SACRAMENTO, CA - Blame it on the European debt crisis and the slowing of global economic growth.
The nation's largest public pension fund, CalPERS, had a measly 1 percent rate of return this past year.
"One percent is positive but it's far below our target return of 7.5 percent," CalPers Chief Investment Officer Joe Dear said.
The rate is critical because taxpayers make up any shortfall whenever pension funds miss their mark.
Despite a 7.7 percent return over 20 years, CalPERS acknowledges it'll be asking for more money from future budgets.
"In a year, the state contribution rates will be adjusted upward, and in two years local government rates will be adjusted somewhat upward," Dear said.
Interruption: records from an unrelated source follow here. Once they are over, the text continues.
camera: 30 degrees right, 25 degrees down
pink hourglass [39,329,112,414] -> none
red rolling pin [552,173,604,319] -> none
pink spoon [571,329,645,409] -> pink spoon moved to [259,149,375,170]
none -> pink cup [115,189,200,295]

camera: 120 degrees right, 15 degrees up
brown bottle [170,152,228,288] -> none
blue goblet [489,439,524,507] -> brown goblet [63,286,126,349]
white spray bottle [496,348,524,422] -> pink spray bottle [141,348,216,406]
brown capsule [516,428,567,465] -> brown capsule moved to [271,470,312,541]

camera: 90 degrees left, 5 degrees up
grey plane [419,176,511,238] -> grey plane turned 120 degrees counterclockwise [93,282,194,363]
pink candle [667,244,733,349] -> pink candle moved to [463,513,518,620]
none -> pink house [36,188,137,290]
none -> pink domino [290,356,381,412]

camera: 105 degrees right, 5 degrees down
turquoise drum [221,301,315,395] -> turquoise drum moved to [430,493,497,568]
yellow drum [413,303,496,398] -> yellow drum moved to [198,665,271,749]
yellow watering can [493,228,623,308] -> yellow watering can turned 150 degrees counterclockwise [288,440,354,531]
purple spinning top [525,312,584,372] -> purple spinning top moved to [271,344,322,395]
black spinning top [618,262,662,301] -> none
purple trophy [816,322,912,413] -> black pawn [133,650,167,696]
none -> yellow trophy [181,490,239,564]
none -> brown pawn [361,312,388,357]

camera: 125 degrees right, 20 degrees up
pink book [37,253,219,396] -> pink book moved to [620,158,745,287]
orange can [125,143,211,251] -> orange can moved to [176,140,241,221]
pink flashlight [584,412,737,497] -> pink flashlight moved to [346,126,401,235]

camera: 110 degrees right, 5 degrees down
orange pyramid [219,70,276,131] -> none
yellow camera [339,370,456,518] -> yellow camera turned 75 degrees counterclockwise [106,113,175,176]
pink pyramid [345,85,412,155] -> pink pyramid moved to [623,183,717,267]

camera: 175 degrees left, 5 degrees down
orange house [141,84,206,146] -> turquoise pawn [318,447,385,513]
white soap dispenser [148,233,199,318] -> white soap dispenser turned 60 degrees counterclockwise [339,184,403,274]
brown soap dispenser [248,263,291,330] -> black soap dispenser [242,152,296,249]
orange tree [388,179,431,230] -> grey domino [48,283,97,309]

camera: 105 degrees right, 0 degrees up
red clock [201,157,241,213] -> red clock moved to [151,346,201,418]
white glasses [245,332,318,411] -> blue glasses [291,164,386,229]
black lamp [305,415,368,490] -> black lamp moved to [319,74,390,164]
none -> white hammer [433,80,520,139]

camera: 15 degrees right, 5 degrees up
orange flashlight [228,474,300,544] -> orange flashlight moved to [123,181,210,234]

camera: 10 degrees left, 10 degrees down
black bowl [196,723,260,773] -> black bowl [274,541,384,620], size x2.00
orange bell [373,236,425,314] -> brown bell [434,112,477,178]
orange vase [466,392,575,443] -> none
The state budget has been increasingly forced to give bigger contributions to meet retirement obligations.
The local bankruptcies of Stockton and San Bernardino were due in part to crushing pension debt.
Just six years ago, $1.5 billion, or 1.5 percent of California's general fund, went to CalPERS. This year, the share jumped to more than $2 billion, or about 2.5 percent of the general fund.
It's actually closer to 4 percent when you add in teachers' pensions.
Critics said when pension obligations increase, that means less money for other things. They point out state pension spending is up 400 percent in the last decade while spending for UC and CSU is down 30 percent.
It's actually in the Constitution that pension obligations, like bond debt, are one of the line items paid.
"These benefits are very, very risky," California Foundation for Fiscal Responsibility spokesperson Marcia Fritz said. "And this type of return isn't helping at all."
Pension reform is supposed to be at the top of the agenda when lawmakers return from summer break next month. But Gov. Jerry Brown and Democratic leaders are still at odds over what changes to make; Brown's plan is much tougher.
There's nothing really taxpayers can do at this point to lessen their burden unless lawmakers enact changes, something public employee unions have fought.
During good times, though, Californians pay little or nothing toward pensions. But during tough economic times, they have to step up.
"If I work for you and we have a collective bargaining agreement that I put a certain amount, and you put in a certain amount, you're still obligated to do that regardless of what's happening in the economy," AFSMCE member Willie Pelote said.